TASK DIRECTIONS.
Without skipping any entry, transcribe the data word for word.

PROVIDED DATA.
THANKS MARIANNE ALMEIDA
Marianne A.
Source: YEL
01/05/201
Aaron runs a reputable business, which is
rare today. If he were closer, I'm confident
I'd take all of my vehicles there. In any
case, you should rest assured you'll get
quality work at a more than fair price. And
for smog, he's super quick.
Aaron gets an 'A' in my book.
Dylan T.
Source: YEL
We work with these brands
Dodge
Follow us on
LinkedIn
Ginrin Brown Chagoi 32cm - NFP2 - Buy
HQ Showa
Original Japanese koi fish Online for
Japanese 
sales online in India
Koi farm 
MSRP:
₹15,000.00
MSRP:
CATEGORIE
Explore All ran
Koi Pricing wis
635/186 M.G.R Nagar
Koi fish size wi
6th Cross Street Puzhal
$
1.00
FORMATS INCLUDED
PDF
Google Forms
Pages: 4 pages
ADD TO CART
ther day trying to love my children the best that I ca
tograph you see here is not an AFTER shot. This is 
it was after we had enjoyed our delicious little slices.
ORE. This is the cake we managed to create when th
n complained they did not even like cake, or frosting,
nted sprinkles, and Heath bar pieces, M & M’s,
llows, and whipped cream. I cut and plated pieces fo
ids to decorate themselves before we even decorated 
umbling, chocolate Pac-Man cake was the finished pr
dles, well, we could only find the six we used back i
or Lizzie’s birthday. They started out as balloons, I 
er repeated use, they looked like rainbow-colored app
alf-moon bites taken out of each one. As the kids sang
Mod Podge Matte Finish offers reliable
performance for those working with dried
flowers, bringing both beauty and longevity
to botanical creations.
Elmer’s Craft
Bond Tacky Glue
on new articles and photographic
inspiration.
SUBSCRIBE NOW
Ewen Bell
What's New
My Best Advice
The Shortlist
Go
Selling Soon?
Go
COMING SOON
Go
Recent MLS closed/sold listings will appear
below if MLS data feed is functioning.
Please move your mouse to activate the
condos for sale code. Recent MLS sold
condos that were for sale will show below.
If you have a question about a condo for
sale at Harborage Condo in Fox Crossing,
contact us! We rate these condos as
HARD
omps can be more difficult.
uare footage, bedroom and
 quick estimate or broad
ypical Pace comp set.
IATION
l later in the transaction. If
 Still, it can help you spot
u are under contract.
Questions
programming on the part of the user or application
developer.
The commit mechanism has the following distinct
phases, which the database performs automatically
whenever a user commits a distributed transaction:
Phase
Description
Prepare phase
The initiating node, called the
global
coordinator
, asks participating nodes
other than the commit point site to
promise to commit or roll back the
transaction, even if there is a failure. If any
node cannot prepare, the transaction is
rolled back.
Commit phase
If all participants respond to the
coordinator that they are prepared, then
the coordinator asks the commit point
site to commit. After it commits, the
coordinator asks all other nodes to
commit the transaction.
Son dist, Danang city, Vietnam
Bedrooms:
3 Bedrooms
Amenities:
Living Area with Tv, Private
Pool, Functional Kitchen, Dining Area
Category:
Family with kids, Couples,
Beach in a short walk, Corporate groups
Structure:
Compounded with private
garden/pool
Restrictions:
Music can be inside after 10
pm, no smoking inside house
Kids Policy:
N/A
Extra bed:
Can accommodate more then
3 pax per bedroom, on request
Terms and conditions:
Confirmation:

ANSWER SPACE.
THANKS MARIANNE ALMEIDA
Marianne A.
Source: YEL
01/05/201
Aaron runs a reputable business, which is
rare today. If he were closer, I'm confident
I'd take all of my vehicles there. In any
case, you should rest assured you'll get
quality work at a more than fair price. And
for smog, he's super quick.
Aaron gets an 'A' in my book.
Dylan T.
Source: YEL
We work with these brands
Dodge
Follow us on
LinkedIn
Ginrin Brown Chagoi 32cm - NFP2 - Buy
HQ Showa
Original Japanese koi fish Online for
Japanese 
sales online in India
Koi farm 
MSRP:
₹15,000.00
MSRP:
CATEGORIE
Explore All ran
Koi Pricing wis
635/186 M.G.R Nagar
Koi fish size wi
6th Cross Street Puzhal
$
1.00
FORMATS INCLUDED
PDF
Google Forms
Pages: 4 pages
ADD TO CART
ther day trying to love my children the best that I ca
tograph you see here is not an AFTER shot. This is 
it was after we had enjoyed our delicious little slices.
ORE. This is the cake we managed to create when th
n complained they did not even like cake, or frosting,
nted sprinkles, and Heath bar pieces, M & M’s,
llows, and whipped cream. I cut and plated pieces fo
ids to decorate themselves before we even decorated 
umbling, chocolate Pac-Man cake was the finished pr
dles, well, we could only find the six we used back i
or Lizzie’s birthday. They started out as balloons, I 
er repeated use, they looked like rainbow-colored app
alf-moon bites taken out of each one. As the kids sang
Mod Podge Matte Finish offers reliable
performance for those working with dried
flowers, bringing both beauty and longevity
to botanical creations.
Elmer’s Craft
Bond Tacky Glue
on new articles and photographic
inspiration.
SUBSCRIBE NOW
Ewen Bell
What's New
My Best Advice
The Shortlist
Go
Selling Soon?
Go
COMING SOON
Go
Recent MLS closed/sold listings will appear
below if MLS data feed is functioning.
Please move your mouse to activate the
condos for sale code. Recent MLS sold
condos that were for sale will show below.
If you have a question about a condo for
sale at Harborage Condo in Fox Crossing,
contact us! We rate these condos as
HARD
omps can be more difficult.
uare footage, bedroom and
 quick estimate or broad
ypical Pace comp set.
IATION
l later in the transaction. If
 Still, it can help you spot
u are under contract.
Questions
programming on the part of the user or application
developer.
The commit mechanism has the following distinct
phases, which the database performs automatically
whenever a user commits a distributed transaction:
Phase
Description
Prepare phase
The initiating node, called the
global
coordinator
, asks participating nodes
other than the commit point site to
promise to commit or roll back the
transaction, even if there is a failure. If any
node cannot prepare, the transaction is
rolled back.
Commit phase
If all participants respond to the
coordinator that they are prepared, then
the coordinator asks the commit point
site to commit. After it commits, the
coordinator asks all other nodes to
commit the transaction.
Son dist, Danang city, Vietnam
Bedrooms:
3 Bedrooms
Amenities:
Living Area with Tv, Private
Pool, Functional Kitchen, Dining Area
Category:
Family with kids, Couples,
Beach in a short walk, Corporate groups
Structure:
Compounded with private
garden/pool
Restrictions:
Music can be inside after 10
pm, no smoking inside house
Kids Policy:
N/A
Extra bed:
Can accommodate more then
3 pax per bedroom, on request
Terms and conditions:
Confirmation:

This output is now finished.